Prompt:
From the entries, copy each line that includes "being".

Collected data:
------------------------------------------------------------------------
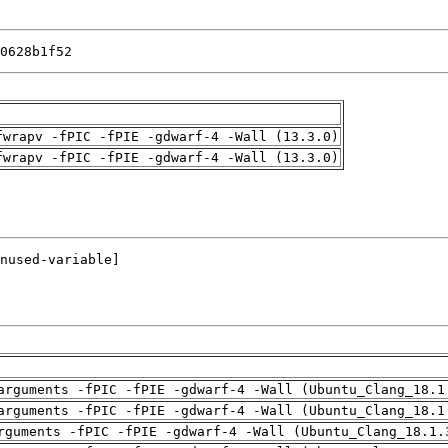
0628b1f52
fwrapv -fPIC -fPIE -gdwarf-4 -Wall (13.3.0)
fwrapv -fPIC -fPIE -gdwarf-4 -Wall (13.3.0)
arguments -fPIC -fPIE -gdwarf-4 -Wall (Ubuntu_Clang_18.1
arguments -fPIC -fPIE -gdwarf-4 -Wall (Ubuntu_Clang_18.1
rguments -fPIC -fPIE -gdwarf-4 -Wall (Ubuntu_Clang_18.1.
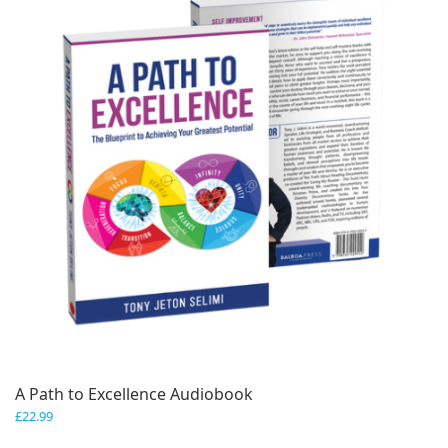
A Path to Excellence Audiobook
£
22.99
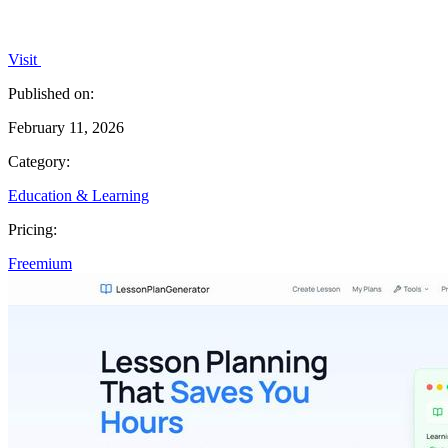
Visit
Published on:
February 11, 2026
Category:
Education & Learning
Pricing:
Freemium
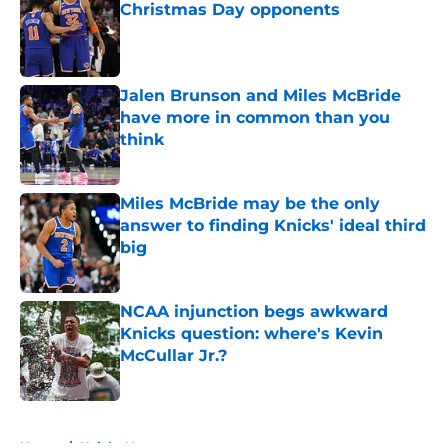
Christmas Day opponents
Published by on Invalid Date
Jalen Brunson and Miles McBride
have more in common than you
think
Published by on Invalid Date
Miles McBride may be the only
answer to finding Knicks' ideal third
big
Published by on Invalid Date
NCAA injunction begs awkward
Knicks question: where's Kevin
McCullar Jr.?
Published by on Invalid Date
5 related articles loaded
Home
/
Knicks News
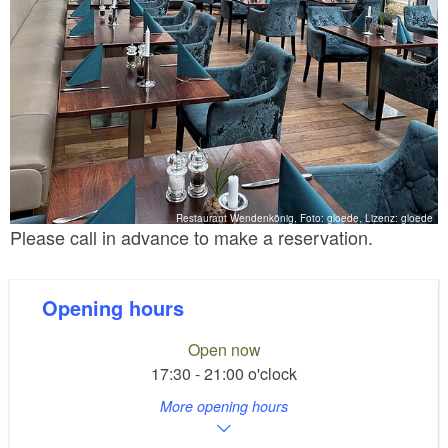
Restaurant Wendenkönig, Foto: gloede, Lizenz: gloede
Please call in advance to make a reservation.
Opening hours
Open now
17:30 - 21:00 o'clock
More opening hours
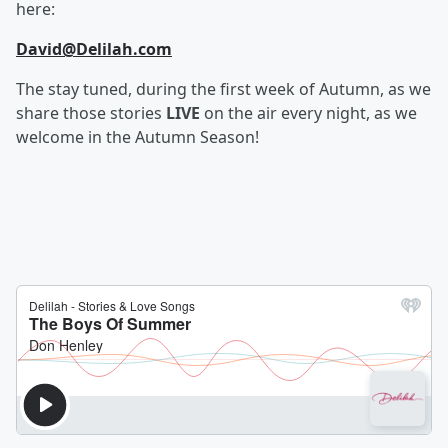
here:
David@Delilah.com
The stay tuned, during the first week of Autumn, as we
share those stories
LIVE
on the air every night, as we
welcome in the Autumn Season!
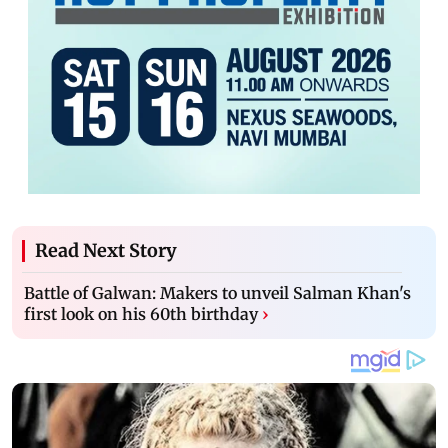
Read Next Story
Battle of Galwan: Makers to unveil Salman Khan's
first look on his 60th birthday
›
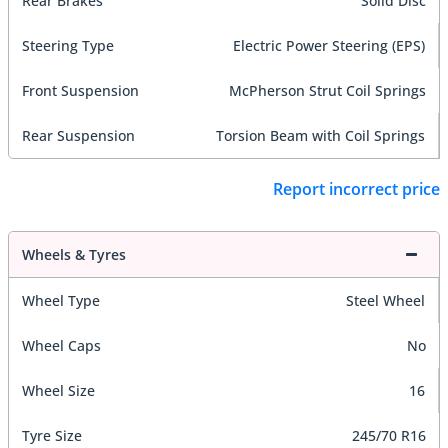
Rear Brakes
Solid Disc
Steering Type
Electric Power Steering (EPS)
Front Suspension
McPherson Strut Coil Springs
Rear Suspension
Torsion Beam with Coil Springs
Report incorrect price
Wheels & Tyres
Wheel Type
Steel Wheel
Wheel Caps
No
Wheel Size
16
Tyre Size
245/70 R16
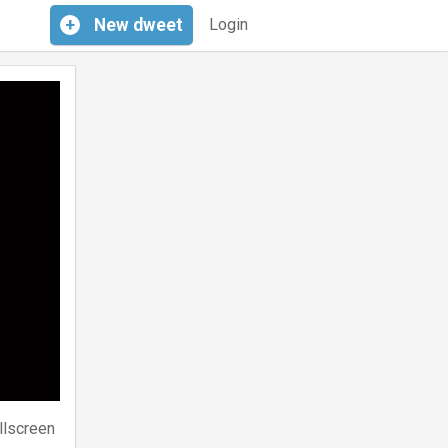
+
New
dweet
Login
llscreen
------------------------------------------------------------------------
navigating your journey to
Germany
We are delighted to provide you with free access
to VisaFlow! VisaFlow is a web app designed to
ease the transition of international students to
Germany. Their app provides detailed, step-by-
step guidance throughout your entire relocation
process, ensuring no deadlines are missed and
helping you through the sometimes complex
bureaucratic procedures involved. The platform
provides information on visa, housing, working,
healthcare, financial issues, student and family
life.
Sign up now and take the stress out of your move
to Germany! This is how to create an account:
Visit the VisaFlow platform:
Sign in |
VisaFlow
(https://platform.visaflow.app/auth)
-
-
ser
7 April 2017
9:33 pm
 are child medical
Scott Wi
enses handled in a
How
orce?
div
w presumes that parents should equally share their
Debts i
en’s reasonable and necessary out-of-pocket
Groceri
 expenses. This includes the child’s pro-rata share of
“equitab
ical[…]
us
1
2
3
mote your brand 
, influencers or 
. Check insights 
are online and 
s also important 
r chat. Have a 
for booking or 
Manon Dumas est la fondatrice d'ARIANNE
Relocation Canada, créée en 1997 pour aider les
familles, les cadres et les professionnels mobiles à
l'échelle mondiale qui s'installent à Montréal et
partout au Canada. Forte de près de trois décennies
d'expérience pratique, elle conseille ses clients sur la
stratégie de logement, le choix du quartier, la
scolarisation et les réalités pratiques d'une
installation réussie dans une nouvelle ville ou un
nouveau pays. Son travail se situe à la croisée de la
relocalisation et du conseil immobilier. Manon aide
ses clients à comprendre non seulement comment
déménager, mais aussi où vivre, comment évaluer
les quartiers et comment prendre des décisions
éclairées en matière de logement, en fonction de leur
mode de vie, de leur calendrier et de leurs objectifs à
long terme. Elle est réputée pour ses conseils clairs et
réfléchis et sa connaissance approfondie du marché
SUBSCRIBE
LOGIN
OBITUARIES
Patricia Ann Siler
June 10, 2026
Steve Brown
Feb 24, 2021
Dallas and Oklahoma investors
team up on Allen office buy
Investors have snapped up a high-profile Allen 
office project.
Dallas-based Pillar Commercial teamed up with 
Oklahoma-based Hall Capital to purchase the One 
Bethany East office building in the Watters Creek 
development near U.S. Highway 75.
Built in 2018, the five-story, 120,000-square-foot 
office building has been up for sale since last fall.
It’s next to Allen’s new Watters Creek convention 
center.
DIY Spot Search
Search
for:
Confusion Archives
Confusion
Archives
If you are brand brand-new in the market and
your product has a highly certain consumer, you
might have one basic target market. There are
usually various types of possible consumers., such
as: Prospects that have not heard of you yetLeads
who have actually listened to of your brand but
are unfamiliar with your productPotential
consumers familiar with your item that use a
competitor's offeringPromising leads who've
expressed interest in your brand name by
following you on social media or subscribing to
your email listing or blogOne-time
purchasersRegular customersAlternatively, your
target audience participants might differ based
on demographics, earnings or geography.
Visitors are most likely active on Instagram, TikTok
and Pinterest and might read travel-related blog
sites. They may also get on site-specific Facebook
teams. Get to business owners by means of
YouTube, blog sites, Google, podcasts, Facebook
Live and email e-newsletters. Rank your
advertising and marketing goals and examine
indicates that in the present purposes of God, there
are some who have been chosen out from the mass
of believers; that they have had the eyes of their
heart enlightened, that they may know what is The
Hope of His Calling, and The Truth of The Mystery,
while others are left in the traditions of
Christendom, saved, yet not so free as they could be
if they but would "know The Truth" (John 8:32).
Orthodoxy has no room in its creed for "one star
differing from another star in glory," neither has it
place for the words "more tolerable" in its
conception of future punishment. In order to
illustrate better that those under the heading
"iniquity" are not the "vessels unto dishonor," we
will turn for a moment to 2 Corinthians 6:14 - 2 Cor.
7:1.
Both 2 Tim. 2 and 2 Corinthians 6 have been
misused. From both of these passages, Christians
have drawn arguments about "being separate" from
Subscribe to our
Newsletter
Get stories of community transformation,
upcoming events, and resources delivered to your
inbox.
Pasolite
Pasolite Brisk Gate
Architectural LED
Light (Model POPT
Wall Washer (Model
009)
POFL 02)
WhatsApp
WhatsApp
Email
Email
------------------------------------------------------------------------
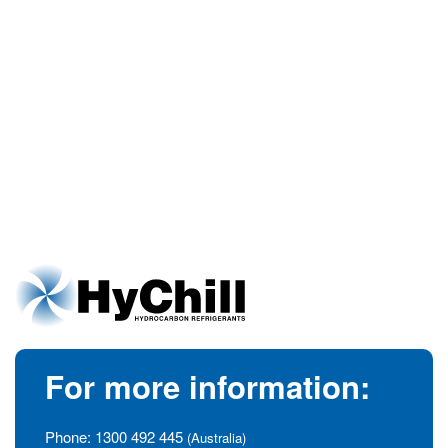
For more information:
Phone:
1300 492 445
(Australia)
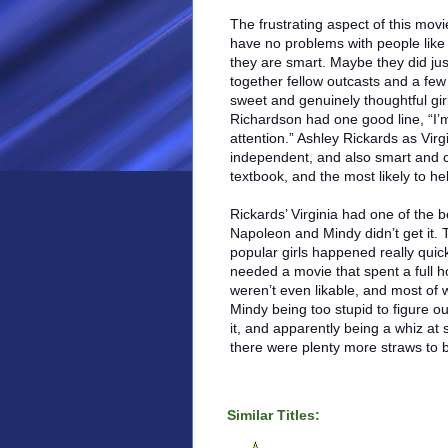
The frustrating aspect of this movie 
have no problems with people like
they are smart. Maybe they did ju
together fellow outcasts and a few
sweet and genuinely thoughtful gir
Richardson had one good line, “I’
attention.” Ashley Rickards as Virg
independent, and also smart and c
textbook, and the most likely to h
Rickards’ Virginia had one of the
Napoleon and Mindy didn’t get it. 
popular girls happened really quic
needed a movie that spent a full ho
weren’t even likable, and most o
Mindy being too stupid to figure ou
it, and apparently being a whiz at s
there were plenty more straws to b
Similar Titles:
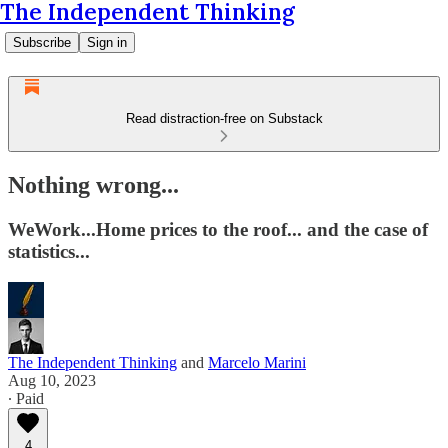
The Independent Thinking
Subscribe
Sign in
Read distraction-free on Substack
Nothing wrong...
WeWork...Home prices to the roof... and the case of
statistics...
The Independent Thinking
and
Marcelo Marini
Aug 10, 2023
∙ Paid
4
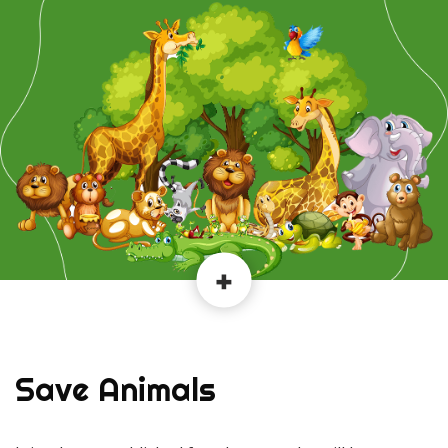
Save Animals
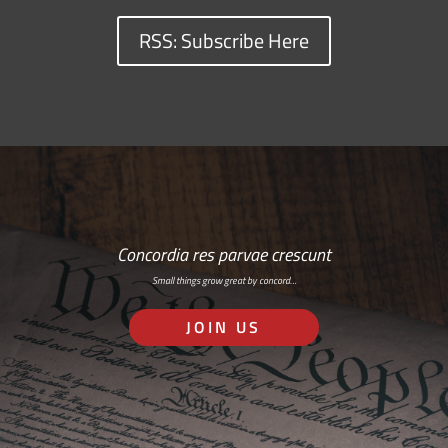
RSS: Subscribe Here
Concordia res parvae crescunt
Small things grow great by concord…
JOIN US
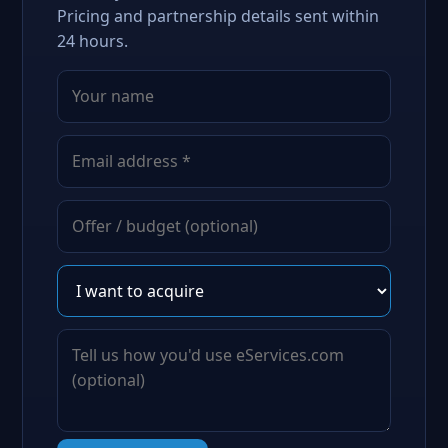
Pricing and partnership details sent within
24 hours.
------------------------------------------------------------------------
Response:
have drawn arguments about "being separate" from
Mindy being too stupid to figure ou
it, and apparently being a whiz at s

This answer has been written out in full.